Haute Cour de Justice : Me Moussa Bocar Thiam soulève un vide juridique et demande l'annulation de la plénière
À l'approche de la séance plénière du vendredi 27 février 2026, l'ancien ministre de la Communication, Me Moussa Bocar Thiam, a officiellement saisi le Président de l'Assemblée nationale pour demander l'annulation des procédures visant son renvoi devant la Haute Cour de Justice. L'avocat invoque une absence de fondement légal dans le règlement intérieur de l'institution.

L'argument du « vide juridique »

Le cœur de la contestation repose sur l'état actuel du règlement intérieur de l'Assemblée nationale.
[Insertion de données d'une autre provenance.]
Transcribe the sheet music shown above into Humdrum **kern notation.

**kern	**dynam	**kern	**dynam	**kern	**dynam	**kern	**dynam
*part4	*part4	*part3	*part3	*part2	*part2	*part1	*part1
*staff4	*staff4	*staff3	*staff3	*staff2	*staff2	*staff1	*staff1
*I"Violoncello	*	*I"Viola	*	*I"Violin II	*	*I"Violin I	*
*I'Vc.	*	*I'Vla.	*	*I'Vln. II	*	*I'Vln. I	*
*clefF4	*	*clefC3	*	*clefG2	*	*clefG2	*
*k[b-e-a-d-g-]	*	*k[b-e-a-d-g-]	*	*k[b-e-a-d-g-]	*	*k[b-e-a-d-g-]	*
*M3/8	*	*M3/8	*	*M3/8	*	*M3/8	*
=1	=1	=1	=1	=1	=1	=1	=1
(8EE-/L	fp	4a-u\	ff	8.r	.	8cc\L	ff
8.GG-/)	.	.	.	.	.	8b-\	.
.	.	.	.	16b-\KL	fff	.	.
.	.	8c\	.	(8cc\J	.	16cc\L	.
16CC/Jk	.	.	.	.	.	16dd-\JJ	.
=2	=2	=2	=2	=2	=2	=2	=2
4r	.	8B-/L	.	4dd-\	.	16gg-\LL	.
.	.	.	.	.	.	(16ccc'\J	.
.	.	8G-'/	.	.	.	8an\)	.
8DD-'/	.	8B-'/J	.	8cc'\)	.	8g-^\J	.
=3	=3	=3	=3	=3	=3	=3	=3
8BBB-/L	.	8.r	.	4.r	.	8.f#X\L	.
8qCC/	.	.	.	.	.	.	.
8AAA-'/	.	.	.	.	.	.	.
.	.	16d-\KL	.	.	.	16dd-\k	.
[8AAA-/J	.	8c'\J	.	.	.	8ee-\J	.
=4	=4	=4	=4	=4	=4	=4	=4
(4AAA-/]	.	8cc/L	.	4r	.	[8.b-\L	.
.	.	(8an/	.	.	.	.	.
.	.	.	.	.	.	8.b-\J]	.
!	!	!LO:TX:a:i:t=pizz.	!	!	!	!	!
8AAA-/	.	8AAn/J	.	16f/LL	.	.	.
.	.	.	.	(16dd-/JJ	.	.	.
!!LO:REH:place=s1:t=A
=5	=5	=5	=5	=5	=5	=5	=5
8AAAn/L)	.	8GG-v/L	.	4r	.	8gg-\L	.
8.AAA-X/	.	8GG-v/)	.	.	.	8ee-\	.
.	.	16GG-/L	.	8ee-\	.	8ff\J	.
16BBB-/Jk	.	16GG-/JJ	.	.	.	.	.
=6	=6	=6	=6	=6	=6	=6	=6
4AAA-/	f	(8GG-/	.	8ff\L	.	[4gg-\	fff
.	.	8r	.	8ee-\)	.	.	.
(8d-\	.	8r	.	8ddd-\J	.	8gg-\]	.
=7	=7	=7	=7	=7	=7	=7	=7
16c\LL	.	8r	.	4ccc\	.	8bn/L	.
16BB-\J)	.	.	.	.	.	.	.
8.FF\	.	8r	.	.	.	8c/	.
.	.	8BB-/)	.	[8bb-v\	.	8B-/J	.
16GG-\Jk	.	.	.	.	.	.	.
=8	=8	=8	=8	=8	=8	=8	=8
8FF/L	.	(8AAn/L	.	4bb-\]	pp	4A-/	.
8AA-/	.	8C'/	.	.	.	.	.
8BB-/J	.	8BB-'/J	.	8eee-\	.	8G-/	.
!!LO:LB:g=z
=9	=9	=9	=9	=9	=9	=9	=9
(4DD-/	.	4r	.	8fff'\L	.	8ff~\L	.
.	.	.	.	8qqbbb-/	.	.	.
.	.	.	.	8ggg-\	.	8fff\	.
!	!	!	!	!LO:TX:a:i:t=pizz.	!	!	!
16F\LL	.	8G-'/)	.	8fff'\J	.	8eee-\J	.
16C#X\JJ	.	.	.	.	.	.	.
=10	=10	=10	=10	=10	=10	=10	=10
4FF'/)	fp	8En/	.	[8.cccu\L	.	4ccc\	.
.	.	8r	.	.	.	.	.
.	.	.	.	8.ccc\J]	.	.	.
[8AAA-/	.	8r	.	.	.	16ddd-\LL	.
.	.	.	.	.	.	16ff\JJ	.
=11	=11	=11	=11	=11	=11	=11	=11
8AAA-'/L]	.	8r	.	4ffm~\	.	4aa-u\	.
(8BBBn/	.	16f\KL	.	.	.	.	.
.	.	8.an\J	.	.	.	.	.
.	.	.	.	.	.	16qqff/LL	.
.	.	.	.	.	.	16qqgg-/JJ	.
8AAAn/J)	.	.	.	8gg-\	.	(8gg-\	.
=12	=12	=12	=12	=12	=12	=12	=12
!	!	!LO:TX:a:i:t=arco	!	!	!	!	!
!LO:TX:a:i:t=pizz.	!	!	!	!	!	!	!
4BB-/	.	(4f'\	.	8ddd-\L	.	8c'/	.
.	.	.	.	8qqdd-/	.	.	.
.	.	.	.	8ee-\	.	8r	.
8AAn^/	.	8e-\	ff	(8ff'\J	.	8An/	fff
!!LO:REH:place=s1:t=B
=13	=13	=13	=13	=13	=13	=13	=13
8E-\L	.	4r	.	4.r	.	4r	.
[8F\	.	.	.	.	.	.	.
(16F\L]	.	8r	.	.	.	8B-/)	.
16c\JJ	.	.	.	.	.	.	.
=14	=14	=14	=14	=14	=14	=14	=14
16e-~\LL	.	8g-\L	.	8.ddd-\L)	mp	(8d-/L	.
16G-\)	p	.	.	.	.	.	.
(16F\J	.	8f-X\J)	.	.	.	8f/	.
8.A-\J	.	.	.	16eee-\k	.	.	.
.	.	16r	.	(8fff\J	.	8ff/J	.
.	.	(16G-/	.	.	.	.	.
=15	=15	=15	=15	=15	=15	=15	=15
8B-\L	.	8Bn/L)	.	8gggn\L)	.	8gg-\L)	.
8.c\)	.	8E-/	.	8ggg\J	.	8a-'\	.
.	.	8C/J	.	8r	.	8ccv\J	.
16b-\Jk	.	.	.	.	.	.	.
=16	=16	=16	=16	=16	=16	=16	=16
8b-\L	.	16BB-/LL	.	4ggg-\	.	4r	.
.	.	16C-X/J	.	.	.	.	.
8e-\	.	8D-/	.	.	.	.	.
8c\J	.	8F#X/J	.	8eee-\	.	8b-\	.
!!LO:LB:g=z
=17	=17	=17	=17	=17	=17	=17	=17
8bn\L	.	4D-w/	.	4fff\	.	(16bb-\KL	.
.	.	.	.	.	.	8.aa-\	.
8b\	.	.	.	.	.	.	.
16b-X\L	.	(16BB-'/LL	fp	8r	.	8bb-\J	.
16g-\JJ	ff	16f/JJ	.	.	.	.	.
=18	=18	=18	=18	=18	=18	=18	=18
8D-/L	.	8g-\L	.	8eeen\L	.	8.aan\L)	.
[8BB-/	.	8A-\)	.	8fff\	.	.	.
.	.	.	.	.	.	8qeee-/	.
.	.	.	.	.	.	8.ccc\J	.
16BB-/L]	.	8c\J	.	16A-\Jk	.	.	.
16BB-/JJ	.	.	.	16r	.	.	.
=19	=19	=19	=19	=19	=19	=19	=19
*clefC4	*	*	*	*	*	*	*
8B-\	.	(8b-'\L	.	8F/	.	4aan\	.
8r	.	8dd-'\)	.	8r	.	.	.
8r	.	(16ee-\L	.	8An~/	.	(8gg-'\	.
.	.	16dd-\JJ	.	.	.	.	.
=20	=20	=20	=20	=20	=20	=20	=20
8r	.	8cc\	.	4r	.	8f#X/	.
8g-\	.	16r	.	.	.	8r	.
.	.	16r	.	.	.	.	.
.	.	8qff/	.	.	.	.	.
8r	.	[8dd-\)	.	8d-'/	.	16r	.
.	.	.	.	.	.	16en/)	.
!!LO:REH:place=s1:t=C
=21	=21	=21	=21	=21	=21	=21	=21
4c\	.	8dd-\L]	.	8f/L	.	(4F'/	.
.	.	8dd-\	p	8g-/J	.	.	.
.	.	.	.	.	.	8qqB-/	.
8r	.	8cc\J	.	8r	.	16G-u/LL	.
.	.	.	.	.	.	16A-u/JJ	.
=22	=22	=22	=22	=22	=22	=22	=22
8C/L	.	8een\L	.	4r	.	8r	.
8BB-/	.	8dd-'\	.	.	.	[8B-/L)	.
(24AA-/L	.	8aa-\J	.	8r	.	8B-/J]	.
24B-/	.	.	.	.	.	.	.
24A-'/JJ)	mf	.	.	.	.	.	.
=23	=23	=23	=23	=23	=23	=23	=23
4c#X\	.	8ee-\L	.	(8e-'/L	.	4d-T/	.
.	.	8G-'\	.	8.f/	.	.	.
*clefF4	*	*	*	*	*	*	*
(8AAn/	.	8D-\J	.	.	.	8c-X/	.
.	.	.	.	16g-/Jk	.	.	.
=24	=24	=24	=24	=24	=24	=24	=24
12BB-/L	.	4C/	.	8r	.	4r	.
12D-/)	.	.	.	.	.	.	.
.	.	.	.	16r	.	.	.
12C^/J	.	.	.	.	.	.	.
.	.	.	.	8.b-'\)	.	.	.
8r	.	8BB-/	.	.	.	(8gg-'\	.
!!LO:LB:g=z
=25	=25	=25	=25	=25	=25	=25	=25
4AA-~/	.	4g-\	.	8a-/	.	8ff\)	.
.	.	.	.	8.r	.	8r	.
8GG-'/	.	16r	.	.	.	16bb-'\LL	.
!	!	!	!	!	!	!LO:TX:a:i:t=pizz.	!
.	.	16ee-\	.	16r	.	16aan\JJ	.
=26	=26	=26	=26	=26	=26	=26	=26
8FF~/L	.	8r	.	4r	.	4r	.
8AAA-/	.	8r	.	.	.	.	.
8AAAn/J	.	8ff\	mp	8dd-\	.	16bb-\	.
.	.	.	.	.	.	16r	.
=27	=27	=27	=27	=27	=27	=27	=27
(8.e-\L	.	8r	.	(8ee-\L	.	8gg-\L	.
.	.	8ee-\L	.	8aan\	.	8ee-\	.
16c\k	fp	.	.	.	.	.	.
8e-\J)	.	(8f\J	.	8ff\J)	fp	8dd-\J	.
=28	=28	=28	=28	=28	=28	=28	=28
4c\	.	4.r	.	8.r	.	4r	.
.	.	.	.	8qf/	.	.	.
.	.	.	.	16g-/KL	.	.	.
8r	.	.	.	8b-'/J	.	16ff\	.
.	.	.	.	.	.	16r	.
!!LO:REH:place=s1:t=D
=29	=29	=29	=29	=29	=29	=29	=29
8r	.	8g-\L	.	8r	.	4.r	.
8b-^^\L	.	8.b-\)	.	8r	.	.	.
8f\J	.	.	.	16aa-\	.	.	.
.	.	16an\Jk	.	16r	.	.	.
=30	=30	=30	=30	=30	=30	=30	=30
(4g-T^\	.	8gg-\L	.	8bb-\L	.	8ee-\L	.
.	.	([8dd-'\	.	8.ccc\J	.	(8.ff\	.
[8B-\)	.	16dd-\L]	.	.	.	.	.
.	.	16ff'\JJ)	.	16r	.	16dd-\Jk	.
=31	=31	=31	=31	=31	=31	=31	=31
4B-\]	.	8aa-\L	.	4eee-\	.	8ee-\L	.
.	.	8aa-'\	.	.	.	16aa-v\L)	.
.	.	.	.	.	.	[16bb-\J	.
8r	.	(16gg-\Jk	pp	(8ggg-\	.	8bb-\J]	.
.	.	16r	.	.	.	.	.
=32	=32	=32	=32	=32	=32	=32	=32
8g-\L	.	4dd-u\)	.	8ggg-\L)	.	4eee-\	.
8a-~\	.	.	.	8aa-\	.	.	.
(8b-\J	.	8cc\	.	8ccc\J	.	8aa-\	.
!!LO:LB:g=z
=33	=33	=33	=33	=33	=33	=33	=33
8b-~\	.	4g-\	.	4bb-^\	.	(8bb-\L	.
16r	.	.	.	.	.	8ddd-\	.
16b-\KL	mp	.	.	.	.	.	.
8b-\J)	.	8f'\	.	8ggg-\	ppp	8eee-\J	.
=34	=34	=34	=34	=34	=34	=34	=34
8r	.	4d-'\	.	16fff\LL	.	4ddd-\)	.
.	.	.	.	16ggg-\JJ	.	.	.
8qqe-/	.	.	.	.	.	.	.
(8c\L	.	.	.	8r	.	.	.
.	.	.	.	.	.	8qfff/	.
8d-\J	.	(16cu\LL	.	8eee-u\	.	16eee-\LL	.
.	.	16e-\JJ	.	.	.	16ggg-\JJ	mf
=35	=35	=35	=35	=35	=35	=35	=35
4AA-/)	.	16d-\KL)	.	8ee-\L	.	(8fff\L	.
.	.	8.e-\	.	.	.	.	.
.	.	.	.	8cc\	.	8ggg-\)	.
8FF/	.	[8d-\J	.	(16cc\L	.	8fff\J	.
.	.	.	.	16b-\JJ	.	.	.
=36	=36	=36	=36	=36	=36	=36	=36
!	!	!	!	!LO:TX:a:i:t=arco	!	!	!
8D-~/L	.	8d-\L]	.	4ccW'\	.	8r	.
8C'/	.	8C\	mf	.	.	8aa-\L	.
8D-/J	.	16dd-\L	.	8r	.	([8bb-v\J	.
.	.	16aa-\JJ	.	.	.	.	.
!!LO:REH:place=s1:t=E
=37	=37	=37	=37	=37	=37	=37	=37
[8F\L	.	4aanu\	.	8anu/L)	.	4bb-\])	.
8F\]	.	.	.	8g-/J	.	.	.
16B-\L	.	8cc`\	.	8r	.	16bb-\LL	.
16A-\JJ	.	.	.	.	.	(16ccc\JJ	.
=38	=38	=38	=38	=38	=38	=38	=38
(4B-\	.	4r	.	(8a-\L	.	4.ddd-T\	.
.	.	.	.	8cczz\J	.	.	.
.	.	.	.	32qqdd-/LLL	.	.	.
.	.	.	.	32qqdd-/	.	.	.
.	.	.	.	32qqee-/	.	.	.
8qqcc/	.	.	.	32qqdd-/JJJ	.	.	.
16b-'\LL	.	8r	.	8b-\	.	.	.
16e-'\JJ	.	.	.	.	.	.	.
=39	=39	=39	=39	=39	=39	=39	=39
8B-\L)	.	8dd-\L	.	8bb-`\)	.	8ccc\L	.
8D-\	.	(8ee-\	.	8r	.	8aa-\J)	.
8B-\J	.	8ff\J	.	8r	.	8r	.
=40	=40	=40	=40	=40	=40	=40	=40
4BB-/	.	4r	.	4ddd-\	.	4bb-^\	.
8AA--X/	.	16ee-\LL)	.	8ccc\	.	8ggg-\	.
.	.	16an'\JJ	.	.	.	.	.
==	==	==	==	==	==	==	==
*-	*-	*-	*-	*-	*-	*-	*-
Me Moussa Bocar Thiam souligne que le texte en vigueur ne contient aucune disposition relative à la Haute Cour de Justice (HCJ).

Ce manque résulte d'une décision de juillet 2025 : le Conseil constitutionnel avait alors censuré les articles du projet de règlement intérieur consacrés à la HCJ. Plutôt que de corriger et de réintroduire ces articles, les députés avaient choisi de les supprimer. Pour l'ancien ministre, sans règles précises sur la composition de la Cour et les modalités de sa saisine, l'Assemblée nationale n'a pas la base légale nécessaire pour agir.

Une violation de la hiérarchie des normes

Me Thiam s'appuie sur deux piliers juridiques majeurs. Elle stipule que le fonctionnement de l'Assemblée nationale doit être exclusivement régi par son règlement intérieur. En l'absence de chapitre sur la HCJ, toute procédure de renvoi serait, selon lui, arbitraire. 

Les décisions de la haute juridiction s'imposant à tous, l'ancien ministre estime qu'ignorer la censure du 24 juillet 2025 pour maintenir la séance constituerait un passage en force anticonstitutionnel.

Une offensive procédurale multidirectionnelle

Pour garantir la sauvegarde de ses droits, Me Moussa Bocar Thiam a multiplié les saisines. Outre le Président de l'Assemblée nationale, il a alerté la Commission des lois (via l'article 81 du règlement intérieur), la Présidente du Conseil constitutionnel, les hautes autorités judiciaires (Cour suprême, Cour d'appel et Procureur général).

L'enjeu de la séance du 27 février

La demande de Me Thiam est explicite : l'annulation de la plénière et le renvoi du dossier en Commission des lois afin de mettre le règlement intérieur en conformité avec la Constitution.

Pour le bureau de l'Assemblée nationale, le choix est stratégique. Maintenir la séance expose l'institution à une annulation future de la procédure pour vice de forme. À l'inverse, l'ajourner obligerait le pouvoir législatif à entamer une réforme de son règlement intérieur avant de pouvoir poursuivre l'examen des dossiers de reddition de comptes.